Lo sabía. Cómo, no tenía ni idea; pero lo sabía. Sin embargo, ¿por qué se lo insinuaba?

—Una tragedia. —Su tono igualaba la afabilidad del de ella—. Rand necesita contar con todos los Grandes Señores que le son leales, y cuantos más, mejor.

—Dudo que Carleon y Tedosian pudieran contarse entre ellos. Y, por lo visto, tampoco había mucha lealtad entre ambos. Eran los cabecillas de la facción que quiere matar a Rand y olvidar que existió alguna vez.

—¿Eso creéis? Casi no presto atención a tales comidillas. Los asuntos de los poderosos no competen a un simple juglar.

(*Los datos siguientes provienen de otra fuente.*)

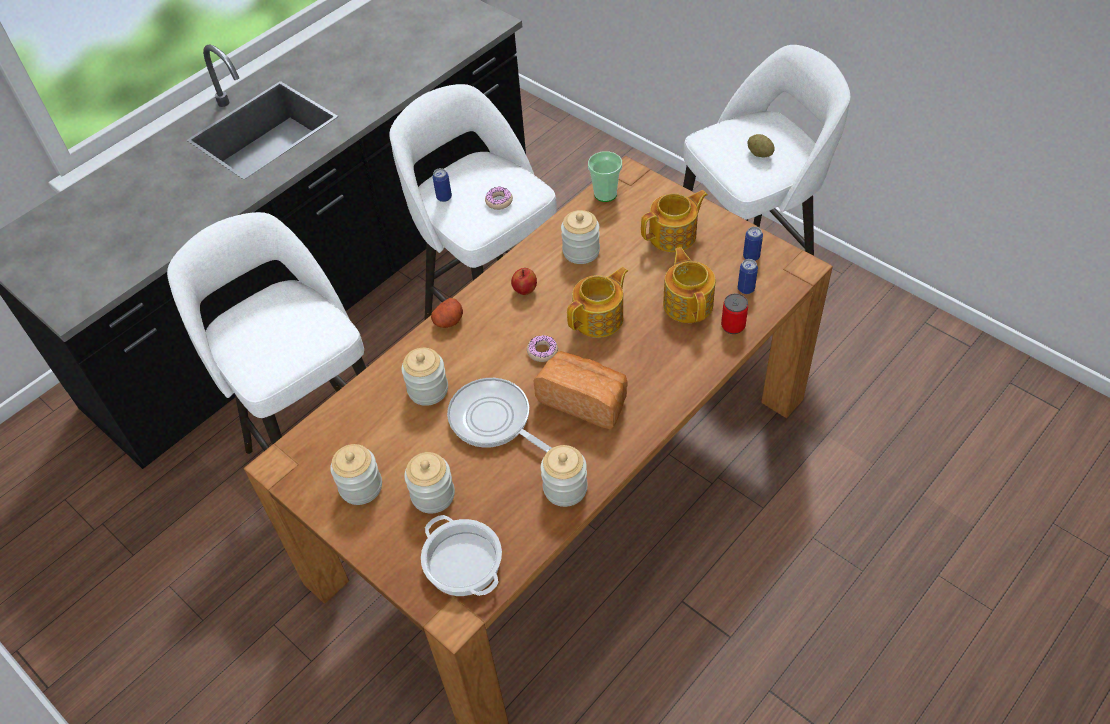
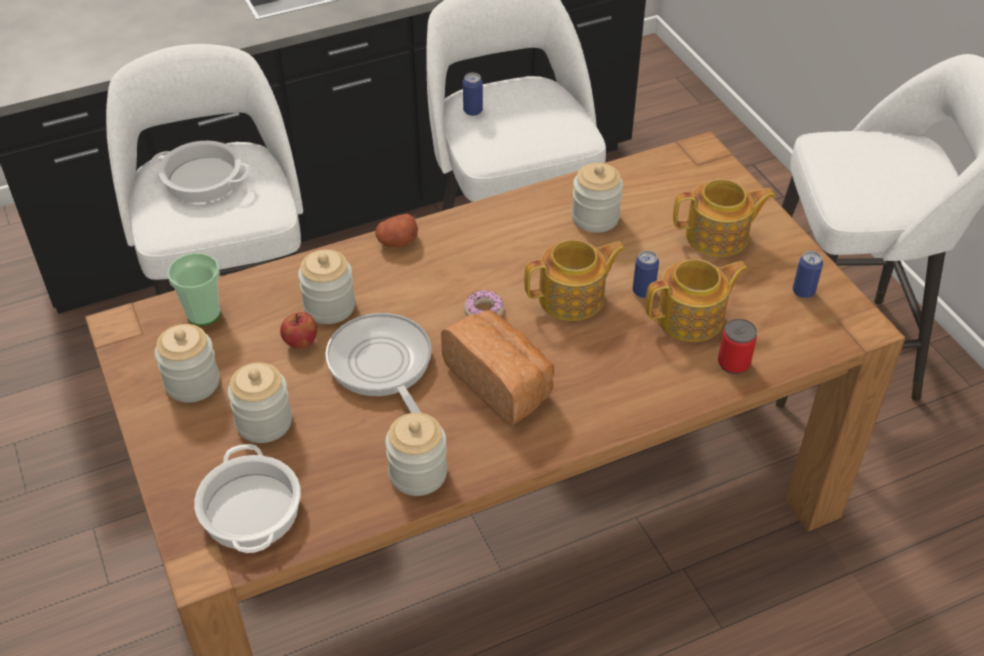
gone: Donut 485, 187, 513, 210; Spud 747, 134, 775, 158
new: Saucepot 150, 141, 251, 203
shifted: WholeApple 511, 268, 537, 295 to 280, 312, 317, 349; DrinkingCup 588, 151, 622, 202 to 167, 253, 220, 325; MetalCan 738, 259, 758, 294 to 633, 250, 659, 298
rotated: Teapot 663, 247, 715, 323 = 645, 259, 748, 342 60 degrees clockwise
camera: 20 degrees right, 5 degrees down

Su mueca divertida casi fue una corta risa, pero cuando habló lo hizo como si estuviera leyendo una página:

—Thomdril Merrilin, llamado en tiempos el Zorro Gris por alguien que lo conocía bien. Bardo de la corte en el Palacio Real de Andor, en Caemlyn. Amante de Morgase durante un tiempo, tras la muerte de Taringail. Una muerte afortunada para Morgase. Imagino que jamás descubrió que él tenía intención de matarla para proclamarse el primer rey de Andor. Pero hablábamos de Thom Merrilin, un hombre que, según los rumores, sabía cómo participar en el Juego de las Casas hasta dormido. Qué lástima que un hombre así se defina a sí mismo como un simple juglar, aunque resulta arrogante por su parte conservar el mismo nombre.